Vaccination with genetically attenuated parasites provides better protection against malaria

Malaria is a tropical disease caused by the bite of a mosquito infected with a parasite. Each year, nearly 250 million people worldwide contract malaria, making it the most common parasitic disease. More than 600,000 people die annually from malaria, most of whom are children under five years old.

There are already two malaria vaccines available, both of which use a fragment of a protein derived from the malaria parasite. However, these vaccines provide only limited protection against malaria, preventing between one-third and three-quarters of cases. Additionally, their effectiveness diminishes significantly within one to three years. There is therefore an urgent need for a vaccine that offers a higher level of protection. The idea is that broader and longer-lasting protection could be achieved by training the immune system not with just one protein fragment but with the entire parasite.

Crippled parasite

Researchers at Radboudumc and LUMC have successfully tested this theory. To ensure that this vaccination method does not make people sick, the researchers first genetically weakened the parasite.

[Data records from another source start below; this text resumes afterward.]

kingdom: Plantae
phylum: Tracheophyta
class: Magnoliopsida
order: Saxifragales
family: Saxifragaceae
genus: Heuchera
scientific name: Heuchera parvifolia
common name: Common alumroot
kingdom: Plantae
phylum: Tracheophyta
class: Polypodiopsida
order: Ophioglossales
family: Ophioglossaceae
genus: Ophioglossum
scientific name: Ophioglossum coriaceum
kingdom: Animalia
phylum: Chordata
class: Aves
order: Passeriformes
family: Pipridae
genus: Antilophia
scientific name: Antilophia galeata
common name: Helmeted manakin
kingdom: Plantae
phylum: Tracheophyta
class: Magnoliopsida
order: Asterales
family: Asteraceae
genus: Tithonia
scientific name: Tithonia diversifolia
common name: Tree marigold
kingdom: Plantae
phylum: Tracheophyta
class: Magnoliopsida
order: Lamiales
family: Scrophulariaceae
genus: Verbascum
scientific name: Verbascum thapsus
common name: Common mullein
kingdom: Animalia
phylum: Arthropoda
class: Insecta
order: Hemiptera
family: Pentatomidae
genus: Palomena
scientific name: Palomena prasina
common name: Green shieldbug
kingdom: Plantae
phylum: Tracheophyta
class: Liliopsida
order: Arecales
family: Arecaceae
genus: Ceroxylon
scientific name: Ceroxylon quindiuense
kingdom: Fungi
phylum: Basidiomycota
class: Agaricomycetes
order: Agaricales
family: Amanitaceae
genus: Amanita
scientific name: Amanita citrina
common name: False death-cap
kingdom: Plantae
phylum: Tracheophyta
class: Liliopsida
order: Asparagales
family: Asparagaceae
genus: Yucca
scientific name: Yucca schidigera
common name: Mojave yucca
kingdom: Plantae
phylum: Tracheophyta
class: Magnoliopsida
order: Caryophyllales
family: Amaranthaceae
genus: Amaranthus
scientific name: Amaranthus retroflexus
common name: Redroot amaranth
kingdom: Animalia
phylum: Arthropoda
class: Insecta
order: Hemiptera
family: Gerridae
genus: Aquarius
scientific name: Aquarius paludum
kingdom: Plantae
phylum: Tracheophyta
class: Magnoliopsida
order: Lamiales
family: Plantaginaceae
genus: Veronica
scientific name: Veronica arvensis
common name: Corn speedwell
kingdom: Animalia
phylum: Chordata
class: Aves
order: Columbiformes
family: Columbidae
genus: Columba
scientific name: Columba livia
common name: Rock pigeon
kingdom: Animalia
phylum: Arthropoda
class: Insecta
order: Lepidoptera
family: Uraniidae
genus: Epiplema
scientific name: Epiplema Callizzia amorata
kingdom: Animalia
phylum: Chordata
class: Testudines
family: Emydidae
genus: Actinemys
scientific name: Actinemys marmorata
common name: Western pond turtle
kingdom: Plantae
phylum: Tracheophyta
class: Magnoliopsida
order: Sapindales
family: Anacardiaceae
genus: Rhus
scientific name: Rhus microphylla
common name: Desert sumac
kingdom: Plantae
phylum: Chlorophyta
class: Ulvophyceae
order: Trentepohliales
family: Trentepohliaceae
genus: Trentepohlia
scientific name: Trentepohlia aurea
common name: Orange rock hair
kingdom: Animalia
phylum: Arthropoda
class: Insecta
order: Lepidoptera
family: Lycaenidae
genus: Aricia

Meta Roestenberg, professor of Vaccinology at LUMC, explains: "We removed a key gene in the malaria parasite, enabling it to infect humans but not cause illness. These crippled parasites are delivered via mosquito bites and reach the liver as usual. However, due to the disabled gene, the parasite cannot further develop in the liver or enter the bloodstream, which prevents any symptoms of illness. Meanwhile, the crippled parasite triggers a strong immune response in the liver, protecting the person from future real malaria infections. At least, that was the theory."

Effective protection

The researchers tested the crippled parasite (GA2) on healthy volunteers, with the results now published in NEJM. Matthew McCall, clinical microbiologist at Radboudumc, explains: "Volunteers were bitten three times by fifty mosquitoes carrying the crippled GA2 parasite to train their immune systems. They were then infected with a fully virulent parasite. Eight of the nine volunteers developed robust protection and did not contract malaria. By comparison, eight volunteers were vaccinated with an earlier version of the crippled parasite, GA1. After exposure, only one of these eight volunteers developed protection against malaria. In short, the test with our new crippled GA2 parasite performed exceptionally well. We now plan to test vaccinations with similar GA2 parasites in real-life settings."